Their words are tiny pinpricks. Right now, all I do is weep, even if I don’t want my family to watch me. I can’t help it. There’s a giant hole in my chest, stretching. My mouth opens as if trying to mimic the gaping hole in my chest. But it can’t stretch wide enough and instead, sobs roll out. My cheeks are soaked.

We stop at grandma’s house to celebrate her birthday. But I stay in the car. I am utterly lost and alone. Before Dad steps on the gas, he turns to me.

“This is why you don’t date,” he says, as the tears stream down my cheeks. He has that stern angry look where his black bushy eyebrows arch closer to his eyes and the corners of his mouth turn down. But this is the look he gave me when my pastor was taking advantage of my volunteered service. He is not mad at me. Just mad at Bryce for treating me poorly even though I don’t believe Bryce treated me poorly.

“I don’t regret dating him,” I sob.

Dad hesitates. I think I see a glisten in his eyes and his eyebrow twitch. But then he turns away and leaves me alone.

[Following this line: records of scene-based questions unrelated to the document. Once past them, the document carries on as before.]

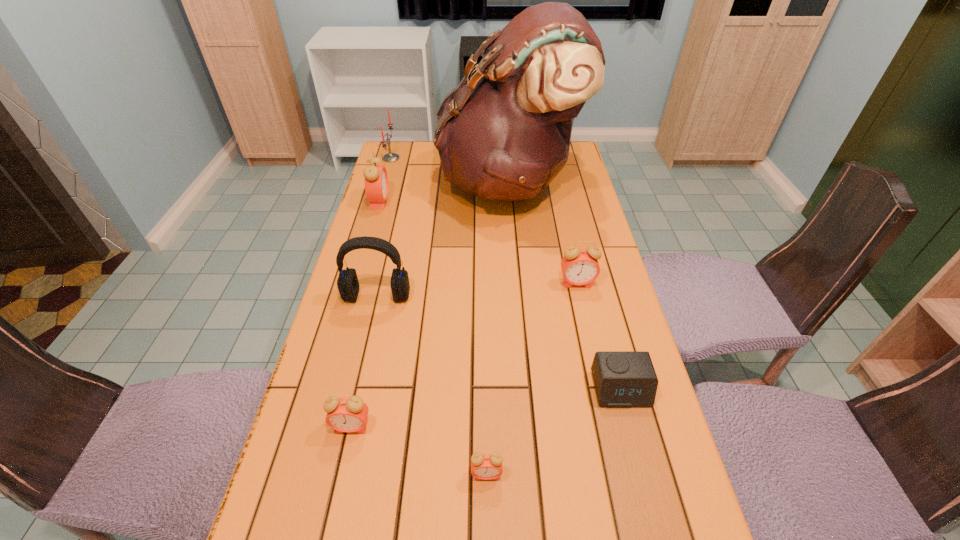
Where is `blank space located 0.130m on the face of the seventh farthest object`? blank space located 0.130m on the face of the seventh farthest object is located at coordinates (335, 502).

The height and width of the screenshot is (540, 960). Identify the location of free location located 0.200m on the front-facing side of the sixth farthest object. click(x=651, y=507).

The image size is (960, 540). What are the coordinates of `satchel that is at the far edge` in the screenshot? It's located at (505, 134).

At what (x,y) coordinates should I click in order to perform the action: click on candle at the far edge. Please return your answer as a coordinate pair (x, y). Image resolution: width=960 pixels, height=540 pixels. Looking at the image, I should click on (389, 157).

Locate an element on the screen. The width and height of the screenshot is (960, 540). headset at the left edge is located at coordinates (348, 285).

You are a GUI agent. You are given a task and a screenshot of the screen. Output one action in this format:
    pyautogui.click(x=<x>, y=<y>)
    Task: Click on the candle that is at the left edge
    The image size is (960, 540).
    Given the screenshot: What is the action you would take?
    pyautogui.click(x=389, y=157)

Where is `satchel that is at the right edge`? satchel that is at the right edge is located at coordinates (505, 134).

Find the location of `object located at the far left corner`. object located at the far left corner is located at coordinates (389, 157).

Locate an element on the screen. This screenshot has height=540, width=960. object located at the far right corner is located at coordinates (505, 134).

Locate an element on the screen. This screenshot has width=960, height=540. free space at the left edge of the desktop is located at coordinates (363, 264).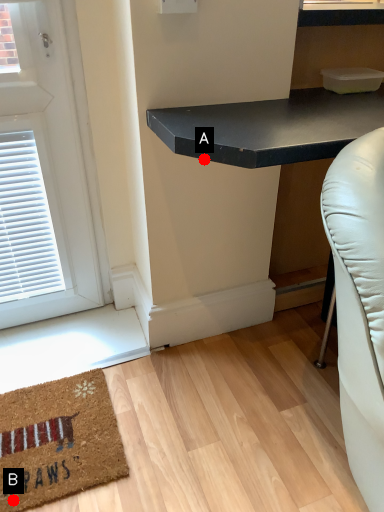
Question: Two points are circled on the image, labeled by A and B beside each circle. Which point is closer to the camera?

Choices:
 (A) A is closer
 (B) B is closer

Answer: (A)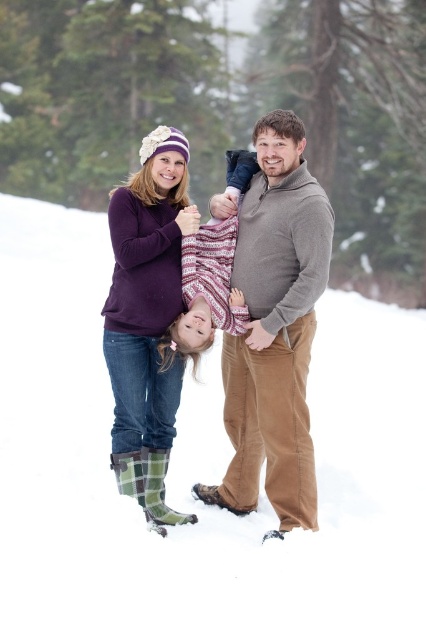
Who is positioned more to the right, plaid wool boots at lower left or knitted sweater at center?

knitted sweater at center is more to the right.

Describe the element at coordinates (146, 320) in the screenshot. The image size is (426, 640). I see `plaid wool boots at lower left` at that location.

Who is more distant from viewer, (155,132) or (190,275)?

The point (190,275) is behind.

You are a GUI agent. You are given a task and a screenshot of the screen. Output one action in this format:
    pyautogui.click(x=<x>, y=<y>)
    Task: Click on the plaid wool boots at lower left
    This screenshot has width=426, height=640.
    Given the screenshot: What is the action you would take?
    pyautogui.click(x=146, y=320)

Does white fluffy snow at center have a greater height compared to knitted sweater at center?

Yes, white fluffy snow at center is taller than knitted sweater at center.

Does point (380, 577) come closer to viewer compared to point (215, 314)?

Yes, it is.

Is point (411, 310) in front of point (236, 195)?

No, it is behind (236, 195).

What are the coordinates of `white fluffy snow at center` in the screenshot? It's located at (196, 472).

Which of these two, white fluffy snow at center or brown corduroy pants at center, stands shorter?

Standing shorter between the two is white fluffy snow at center.

Who is more forward, [129,614] or [282,189]?

Point [129,614] is in front.

You are a GUI agent. You are given a task and a screenshot of the screen. Output one action in this format:
    pyautogui.click(x=<x>, y=<y>)
    Task: Click on the white fluffy snow at center
    This screenshot has width=426, height=640.
    Given the screenshot: What is the action you would take?
    pyautogui.click(x=196, y=472)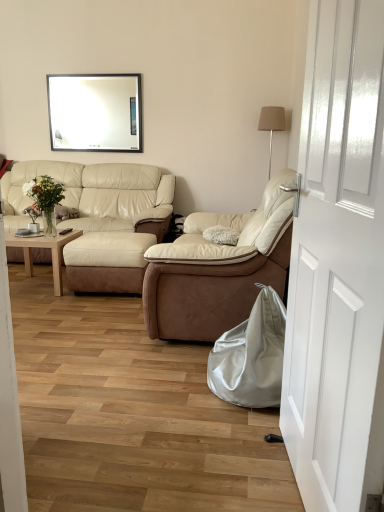
Identify the location of vacant area on the back side of white glossy door at center. (230, 426).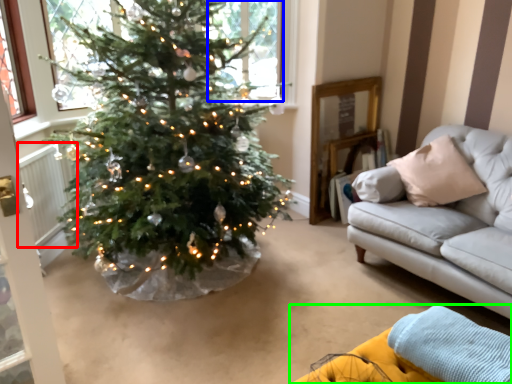
Question: Which is nearer to the radiator (highlighted by a red box)? window (highlighted by a blue box) or couch (highlighted by a green box).

Choices:
 (A) window
 (B) couch

Answer: (A)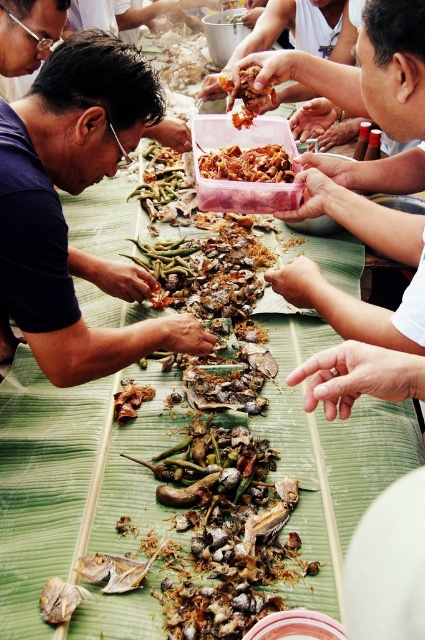
Is dark blue shirt at left further to camera compared to shiny brown meat at center?

No.

Based on the photo, who is more forward, (90, 330) or (203, 193)?

Positioned in front is point (90, 330).

Identify the location of dark blue shirt at left. The image size is (425, 640). (74, 195).

Can you confirm if shiny brown meat at center is shorter than spicy brown meat at center?

Incorrect, shiny brown meat at center's height does not fall short of spicy brown meat at center's.

Describe the element at coordinates (246, 179) in the screenshot. I see `shiny brown meat at center` at that location.

Which is behind, point (266, 145) or point (246, 93)?

The point (266, 145) is more distant.

Where is `shiny brown meat at center`? The width and height of the screenshot is (425, 640). shiny brown meat at center is located at coordinates [246, 179].

Does point (99, 333) lie behind point (263, 96)?

That is False.

Where is `dark blue shirt at left`? dark blue shirt at left is located at coordinates (74, 195).

The height and width of the screenshot is (640, 425). I want to click on dark blue shirt at left, so click(74, 195).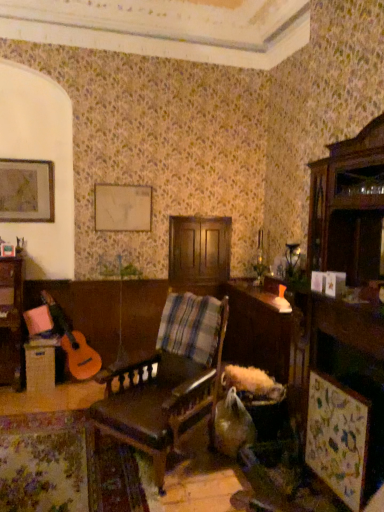
Question: Is wooden table at lower left, positioned as the 1th table in left-to-right order, smaller than matte wooden picture frame at upper left?

Choices:
 (A) no
 (B) yes

Answer: (A)

Question: From the image's perspective, is wooden table at lower left, which ranks as the second table in right-to-left order, below matte wooden picture frame at upper left?

Choices:
 (A) no
 (B) yes

Answer: (B)

Question: Is the surface of wooden table at lower left, which ranks as the second table in right-to-left order, in direct contact with matte wooden picture frame at upper left?

Choices:
 (A) yes
 (B) no

Answer: (B)

Question: Is wooden table at lower left, which ranks as the second table in right-to-left order, facing away from matte wooden picture frame at upper left?

Choices:
 (A) no
 (B) yes

Answer: (A)

Question: Is wooden table at lower left, positioned as the 1th table in left-to-right order, positioned in front of matte wooden picture frame at upper left?

Choices:
 (A) yes
 (B) no

Answer: (A)

Question: Is wooden table at center, the 1th table viewed from the right, inside or outside of matte wooden picture frame at upper left?

Choices:
 (A) inside
 (B) outside

Answer: (B)

Question: Is wooden table at center, the 1th table viewed from the right, to the left or to the right of matte wooden picture frame at upper left in the image?

Choices:
 (A) left
 (B) right

Answer: (B)

Question: From the image's perspective, is wooden table at center, the 1th table viewed from the right, above or below matte wooden picture frame at upper left?

Choices:
 (A) above
 (B) below

Answer: (B)

Question: From a real-world perspective, is wooden table at center, the 1th table viewed from the right, positioned above or below matte wooden picture frame at upper left?

Choices:
 (A) above
 (B) below

Answer: (B)

Question: Does point (130, 417) appear closer or farther from the camera than point (281, 373)?

Choices:
 (A) closer
 (B) farther

Answer: (A)

Question: Relative to wooden table at center, arranged as the 2th table when viewed from the left, is leather-like brown chair at center in front or behind?

Choices:
 (A) behind
 (B) front

Answer: (B)

Question: From the image's perspective, is leather-like brown chair at center above or below wooden table at center, arranged as the 2th table when viewed from the left?

Choices:
 (A) below
 (B) above

Answer: (A)

Question: Looking at the image, does leather-like brown chair at center seem bigger or smaller compared to wooden table at center, arranged as the 2th table when viewed from the left?

Choices:
 (A) big
 (B) small

Answer: (B)

Question: Which is correct: wooden table at lower left, which ranks as the second table in right-to-left order, is inside leather-like brown chair at center, or outside of it?

Choices:
 (A) outside
 (B) inside

Answer: (A)

Question: Is wooden table at lower left, which ranks as the second table in right-to-left order, in front of or behind leather-like brown chair at center in the image?

Choices:
 (A) front
 (B) behind

Answer: (B)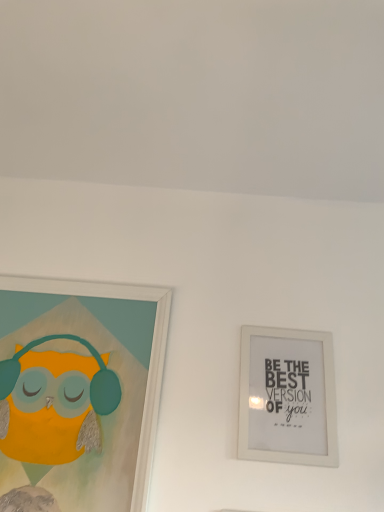
Question: Is matte white picture frame at left, marked as the second picture frame in a right-to-left arrangement, wider or thinner than white matte picture frame at upper right, which is counted as the first picture frame, starting from the right?

Choices:
 (A) wide
 (B) thin

Answer: (A)

Question: Looking at the image, does matte white picture frame at left, marked as the second picture frame in a right-to-left arrangement, seem bigger or smaller compared to white matte picture frame at upper right, which is counted as the first picture frame, starting from the right?

Choices:
 (A) big
 (B) small

Answer: (A)

Question: Considering the relative positions of matte white picture frame at left, marked as the second picture frame in a right-to-left arrangement, and white matte picture frame at upper right, which is counted as the first picture frame, starting from the right, in the image provided, is matte white picture frame at left, marked as the second picture frame in a right-to-left arrangement, to the left or to the right of white matte picture frame at upper right, which is counted as the first picture frame, starting from the right,?

Choices:
 (A) left
 (B) right

Answer: (A)

Question: From the image's perspective, is white matte picture frame at upper right, positioned as the 2th picture frame in left-to-right order, located above or below matte white picture frame at left, marked as the 1th picture frame in a left-to-right arrangement?

Choices:
 (A) below
 (B) above

Answer: (A)

Question: Considering the positions of white matte picture frame at upper right, positioned as the 2th picture frame in left-to-right order, and matte white picture frame at left, marked as the 1th picture frame in a left-to-right arrangement, in the image, is white matte picture frame at upper right, positioned as the 2th picture frame in left-to-right order, bigger or smaller than matte white picture frame at left, marked as the 1th picture frame in a left-to-right arrangement,?

Choices:
 (A) big
 (B) small

Answer: (B)

Question: Is white matte picture frame at upper right, positioned as the 2th picture frame in left-to-right order, spatially inside matte white picture frame at left, marked as the 1th picture frame in a left-to-right arrangement, or outside of it?

Choices:
 (A) outside
 (B) inside

Answer: (A)

Question: Is white matte picture frame at upper right, which is counted as the first picture frame, starting from the right, in front of or behind matte white picture frame at left, marked as the second picture frame in a right-to-left arrangement, in the image?

Choices:
 (A) front
 (B) behind

Answer: (B)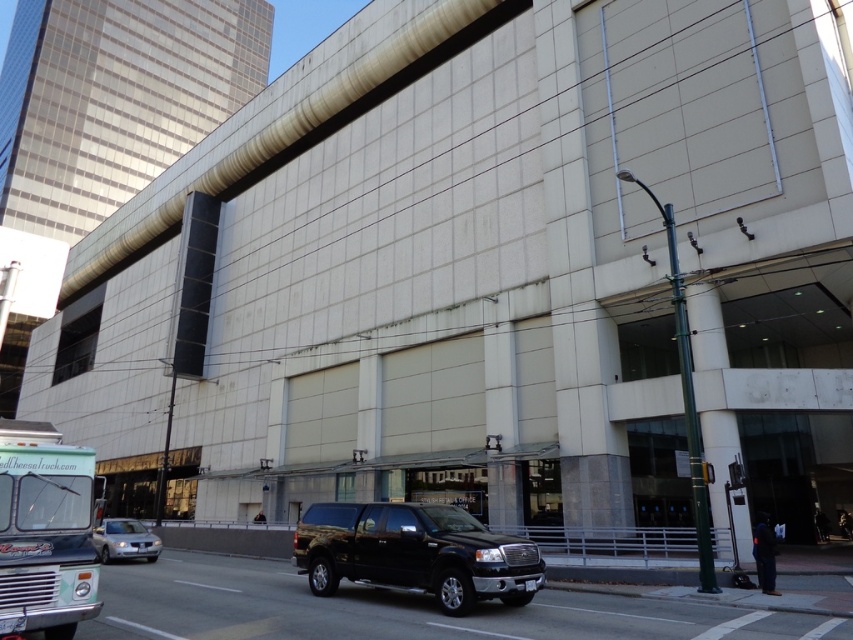
You are standing at the center of the sidewalk in front of the building. You need to walk to the teal matte bus at lower left. Which direction should you walk?

The teal matte bus at lower left is located at point (45, 531), so you should walk to the left and slightly forward to reach it.

You are standing at point (343, 534) and want to walk to the entrance of the building. The entrance is 10.76 meters away. If you can walk 1.5 meters per second, how many seconds will it take you to reach the entrance?

The entrance is 10.76 meters away, and you walk at 1.5 meters per second. To calculate the time, divide the distance by speed. 10.76 divided by 1.5 equals approximately 7.17 seconds. So, it will take roughly 7.17 seconds to reach the entrance.

You are a delivery person trying to park your van, which is 2 meters wide, between the black metallic suv at center and the silver metallic sedan at lower left. Based on the scene, can your van fit in the space between them?

The black metallic suv at center has a lesser width compared to silver metallic sedan at lower left, so the space between them may be sufficient for your 2 meter wide van. However, since the exact distance isn not provided, it depends on the available space between the two vehicles.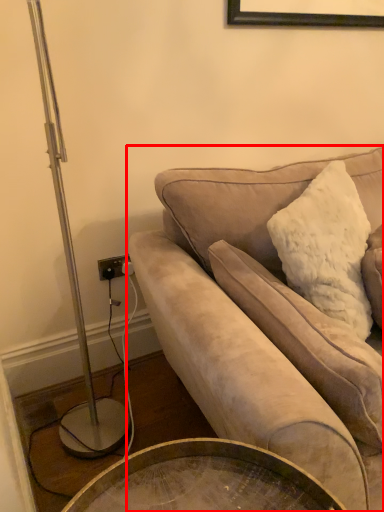
Question: In this image, where is studio couch (annotated by the red box) located relative to pillow?

Choices:
 (A) left
 (B) right

Answer: (B)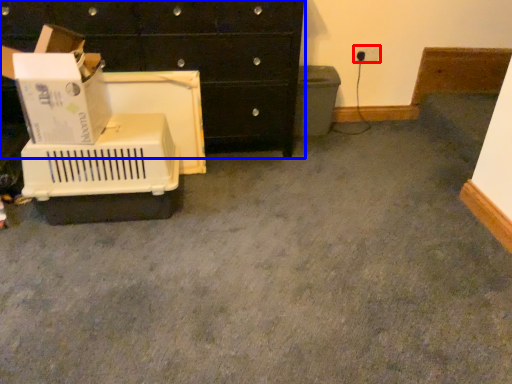
Question: Which point is further to the camera, electric outlet (highlighted by a red box) or chest of drawers (highlighted by a blue box)?

Choices:
 (A) electric outlet
 (B) chest of drawers

Answer: (A)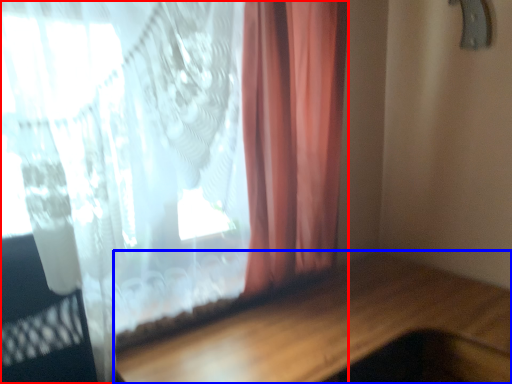
Question: Which object appears farthest to the camera in this image, curtain (highlighted by a red box) or table (highlighted by a blue box)?

Choices:
 (A) curtain
 (B) table

Answer: (A)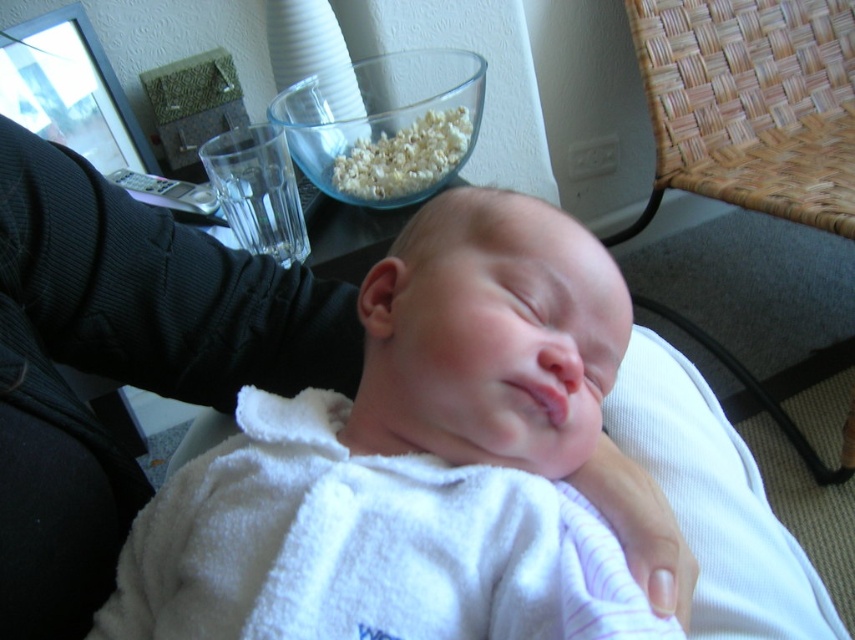
You are a photographer trying to capture the baby in the scene. Since the white soft baby at center and the white fluffy robe at center are both white, how can you ensure the baby stands out in the photo?

The white soft baby at center is smaller than the white fluffy robe at center, so positioning the baby slightly higher or using a different texture or color contrast could help it stand out against the robe.

You are standing in the room and want to reach both the baby and the remote control. The baby is at point (68,324) and the remote control is at point (486,65). Which point should you move towards first to reach them in the shortest path?

You should move towards point (68,324) first because it is closer to you than point (486,65), as point (68,324) is in front of point (486,65).

You are a photographer trying to capture the baby in the scene. You notice two points marked in the image. The first point is at coordinate point (74, 636) and the second is at point (688, 100). Which point is closer to the camera lens?

Point (74, 636) is in front of point (688, 100), so the first point is closer to the camera lens.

I clutch my arms, holding myself, as if that will help keep the pain at bay. But it doesn’t. All good things come to an end.

– August 8th –

Memories flash in my mind’s eye. My journal has seen every thought on the breakup, every detail, every desire. And now I know what I must do. My teeth chatter but not from the wind blowing as I speed 65 down the rural highway. I’m nervous. Excited. Thrilled. All at once. Through thick and thin, we said. “This is the thick part,” I wrote in my journal. “This is the time to back up your words.” I don’t regret the breakup. I was right: the weight on my chest had lifted and the roof of my father is no longer crushing my lungs. Packing for college is easier. And after thirty-two pages of journaling, I saw how much I really do love Bryce, despite his flaws. I turn down the dirt road, the shortcut to Walmart. All good things… I flick the blinker. Turn left. In the parking lot.

There’s his car. Blue like the sky. My favorite color. Vibrant and beautiful. The car would make my heart jump because every time it appeared, Bryce was taking me somewhere. I pull up next to him. All good things . . . I take a deep breath. I grab my journal filled with letters I never said or sent. I exhale.

“Hey,” he says.

“Hey,” I climb into his car.

All good things are worth fighting for.